Today the consumer wants cash delivered in different ways that suit their lifestyles, Zackariya adds.
“It’s about offering choice. We can deliver to your home, through ATMs, with prepaid cards. It can be at the airport departure, or on arrival. And it’s about customers feeling safe and secure about money. They have saved up, their trip is an important visit for them.
“The majority of customers, around 90%, are leisure customers. And that’s super important. Many businesspeople don’t have the time to shop, but if you travel for leisure, it’s a totally different game.”

For ChangeGroup, the business model must also be sustainable, and here he sees airports rethinking the balance of risk and reward.
Zackariya says: “It’s important that the industry moves away from Minimum Annual Guarantees (MAGs), and we want to strike long-term deals with airports. We will be here for the long term, and can offer performance and stability. If airports can deliver the passengers we can deliver the best possible customer satisfaction.
“MAG per passenger makes sense for many reasons. It allows potentially higher returns per passenger. It’s in the interests of everyone and airports should get the highest possible rent under this model.”
Another channel that ChangeGroup covers is tax refunds, a lucrative source of revenue in many markets, but on which the UK government has made several u-turns in recent months. Most recently, the industry has been disappointed by the decision not to reintroduce this service for international visitors.

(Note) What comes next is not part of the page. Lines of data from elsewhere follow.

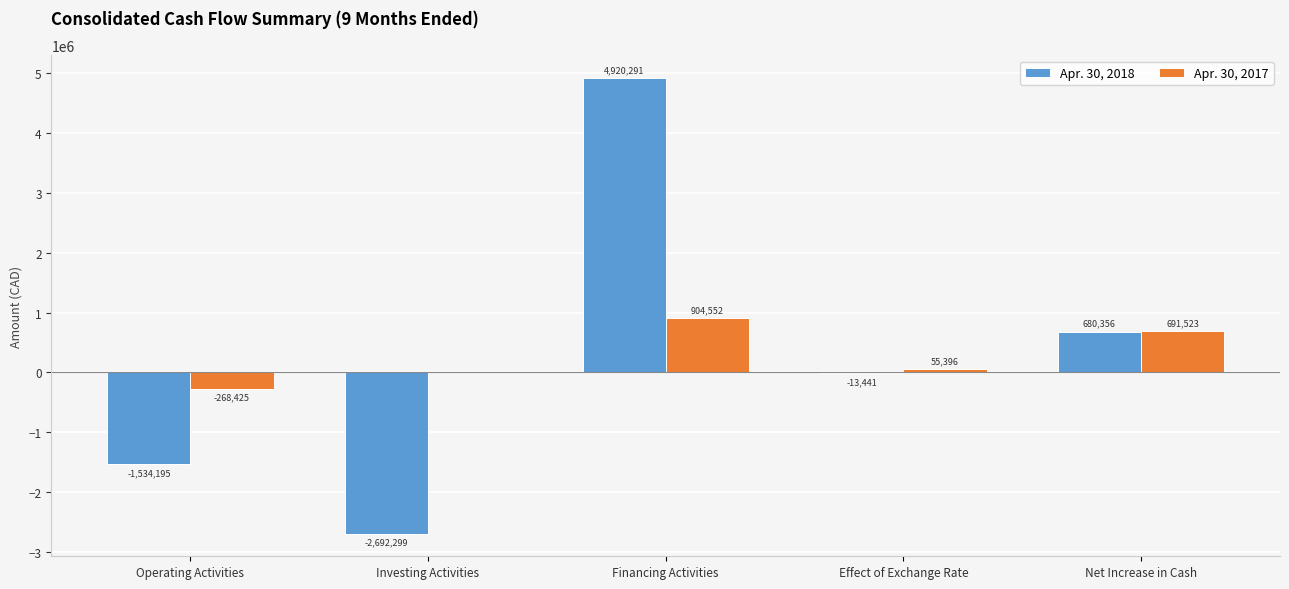

What is the difference between the Apr. 30, 2017 values at Financing Activities and Effect of Exchange Rate?

849156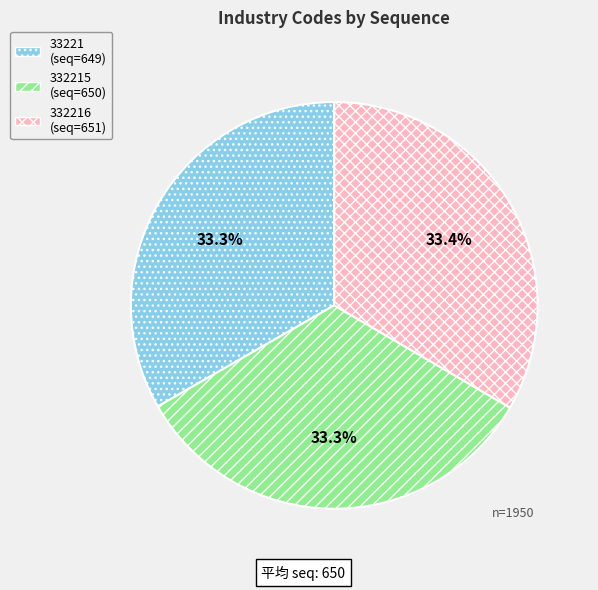

Is there any slice that represents more than half of the pie?

No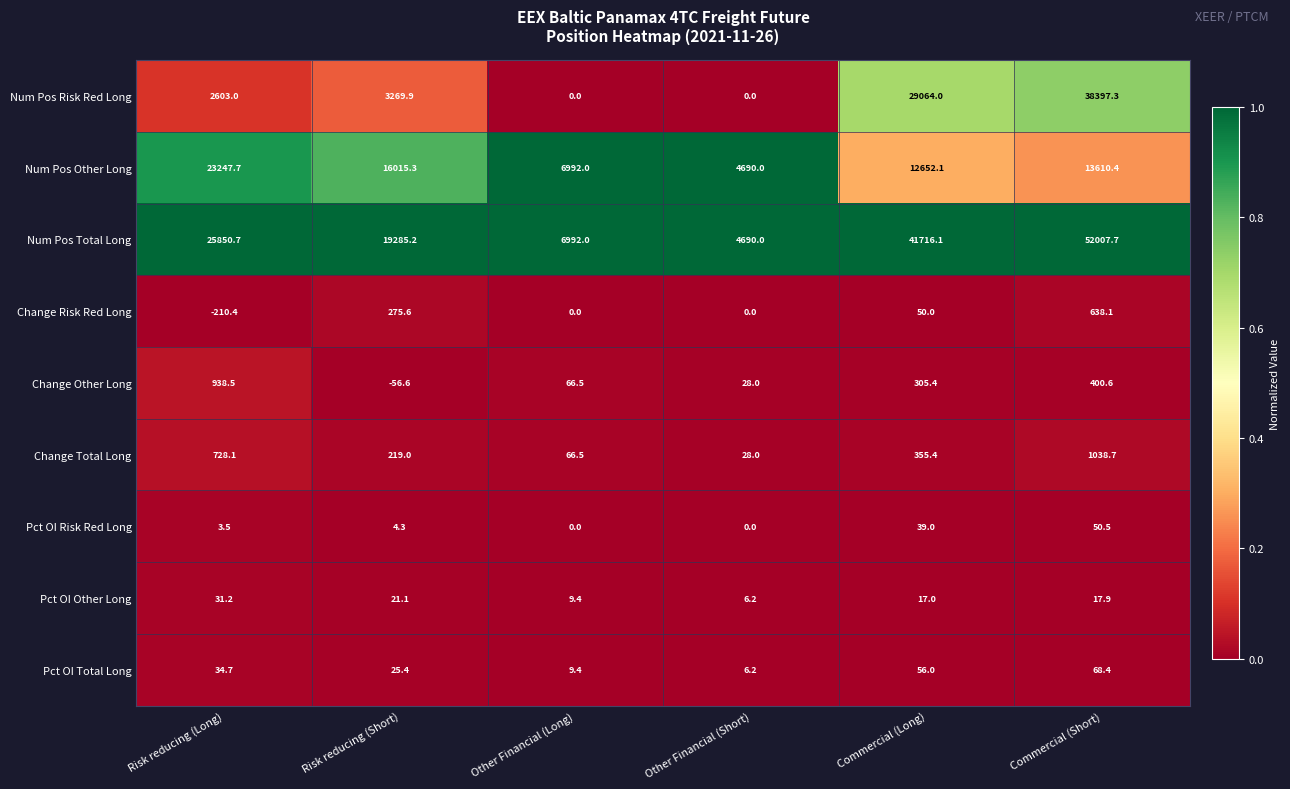

Is it true that Pct OI Other Long equals 6.2 at Other Financial (Short)?

True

Zackariya says: “We have supported the industry moves in the UK to reinstate tax free shopping and tax refunds as a service. Having cash refunds as part of the mix is really important for long-haul travel.”

With Prosegur’s investment, Zackariya is now looking ahead with confidence at ChangeGroup’s prospects.
“We are on a journey to develop new business led by experienced travel retail executives Louis de Bourgoing and Alex McCann. We are willing to grow all over the world, led by our strong footprint in Europe. The territorial reach and management of Prosegur is very complementary. And it’s not only in airports, we have a strong High Street business too, which offers access to new countries, whether it’s through bureaux de change or ATMs.
“We were forecasting EBITDA going into pandemic of over £10 million. We are aiming to exceed our 2019 EBITDA already in 2022.
“We have big ambitions. We aim to triple in size as soon as possible in terms of our branch network and ATM footprint. There is a tremendous need for our services. With COVID many airports don‘t have them any more and we want to address this need as quickly as possible.”